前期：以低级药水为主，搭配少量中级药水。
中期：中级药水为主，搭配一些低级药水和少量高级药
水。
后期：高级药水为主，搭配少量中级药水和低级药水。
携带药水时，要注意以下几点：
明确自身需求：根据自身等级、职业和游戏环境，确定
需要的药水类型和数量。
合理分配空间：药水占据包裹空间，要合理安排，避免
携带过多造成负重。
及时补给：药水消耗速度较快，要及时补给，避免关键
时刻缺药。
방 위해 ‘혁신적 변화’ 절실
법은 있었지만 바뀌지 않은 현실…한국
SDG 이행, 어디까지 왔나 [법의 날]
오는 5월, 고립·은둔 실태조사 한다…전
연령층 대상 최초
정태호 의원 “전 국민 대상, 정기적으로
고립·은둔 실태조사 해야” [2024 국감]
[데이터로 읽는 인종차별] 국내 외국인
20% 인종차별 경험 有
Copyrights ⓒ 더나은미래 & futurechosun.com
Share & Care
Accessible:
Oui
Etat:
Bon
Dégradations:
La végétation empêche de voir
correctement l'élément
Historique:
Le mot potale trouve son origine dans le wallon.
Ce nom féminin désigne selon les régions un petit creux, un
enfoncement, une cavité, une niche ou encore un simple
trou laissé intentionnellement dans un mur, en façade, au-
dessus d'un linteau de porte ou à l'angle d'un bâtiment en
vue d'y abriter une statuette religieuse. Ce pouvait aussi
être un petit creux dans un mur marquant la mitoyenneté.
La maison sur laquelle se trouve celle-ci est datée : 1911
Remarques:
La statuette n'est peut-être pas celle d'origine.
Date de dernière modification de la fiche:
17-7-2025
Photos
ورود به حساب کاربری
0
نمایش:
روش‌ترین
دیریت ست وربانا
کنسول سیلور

▶ Job
Begin with the first line of the records and finish with the line containing "enfoncement, une cavité, une". Reproduce those lines exactly, both ends included, and nothing else.

▶ Your solution
前期：以低级药水为主，搭配少量中级药水。
中期：中级药水为主，搭配一些低级药水和少量高级药
水。
后期：高级药水为主，搭配少量中级药水和低级药水。
携带药水时，要注意以下几点：
明确自身需求：根据自身等级、职业和游戏环境，确定
需要的药水类型和数量。
合理分配空间：药水占据包裹空间，要合理安排，避免
携带过多造成负重。
及时补给：药水消耗速度较快，要及时补给，避免关键
时刻缺药。
방 위해 ‘혁신적 변화’ 절실
법은 있었지만 바뀌지 않은 현실…한국
SDG 이행, 어디까지 왔나 [법의 날]
오는 5월, 고립·은둔 실태조사 한다…전
연령층 대상 최초
정태호 의원 “전 국민 대상, 정기적으로
고립·은둔 실태조사 해야” [2024 국감]
[데이터로 읽는 인종차별] 국내 외국인
20% 인종차별 경험 有
Copyrights ⓒ 더나은미래 & futurechosun.com
Share & Care
Accessible:
Oui
Etat:
Bon
Dégradations:
La végétation empêche de voir
correctement l'élément
Historique:
Le mot potale trouve son origine dans le wallon.
Ce nom féminin désigne selon les régions un petit creux, un
enfoncement, une cavité, une niche ou encore un simple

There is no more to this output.